▶ [ENTRIES SUPPLIED]
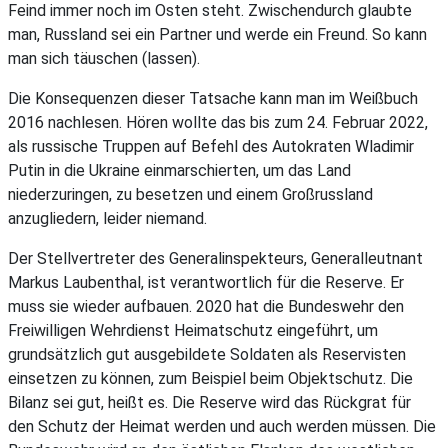
Feind immer noch im Osten steht. Zwischendurch glaubte
man, Russland sei ein Partner und werde ein Freund. So kann
man sich täuschen (lassen).
Die Konsequenzen dieser Tatsache kann man im Weißbuch
2016 nachlesen. Hören wollte das bis zum 24. Februar 2022,
als russische Truppen auf Befehl des Autokraten Wladimir
Putin in die Ukraine einmarschierten, um das Land
niederzuringen, zu besetzen und einem Großrussland
anzugliedern, leider niemand.
Der Stellvertreter des Generalinspekteurs, Generalleutnant
Markus Laubenthal, ist verantwortlich für die Reserve. Er
muss sie wieder aufbauen. 2020 hat die Bundeswehr den
Freiwilligen Wehrdienst Heimatschutz eingeführt, um
grundsätzlich gut ausgebildete Soldaten als Reservisten
einsetzen zu können, zum Beispiel beim Objektschutz. Die
Bilanz sei gut, heißt es. Die Reserve wird das Rückgrat für
den Schutz der Heimat werden und auch werden müssen. Die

▶ [HOW TO COMPLETE THIS TASK]
Starting at the line that contains "muss sie wieder", write out every line through the end of the entries, exactly and with nothing added.

▶ [RESULT OF THE TASK]
muss sie wieder aufbauen. 2020 hat die Bundeswehr den
Freiwilligen Wehrdienst Heimatschutz eingeführt, um
grundsätzlich gut ausgebildete Soldaten als Reservisten
einsetzen zu können, zum Beispiel beim Objektschutz. Die
Bilanz sei gut, heißt es. Die Reserve wird das Rückgrat für
den Schutz der Heimat werden und auch werden müssen. Die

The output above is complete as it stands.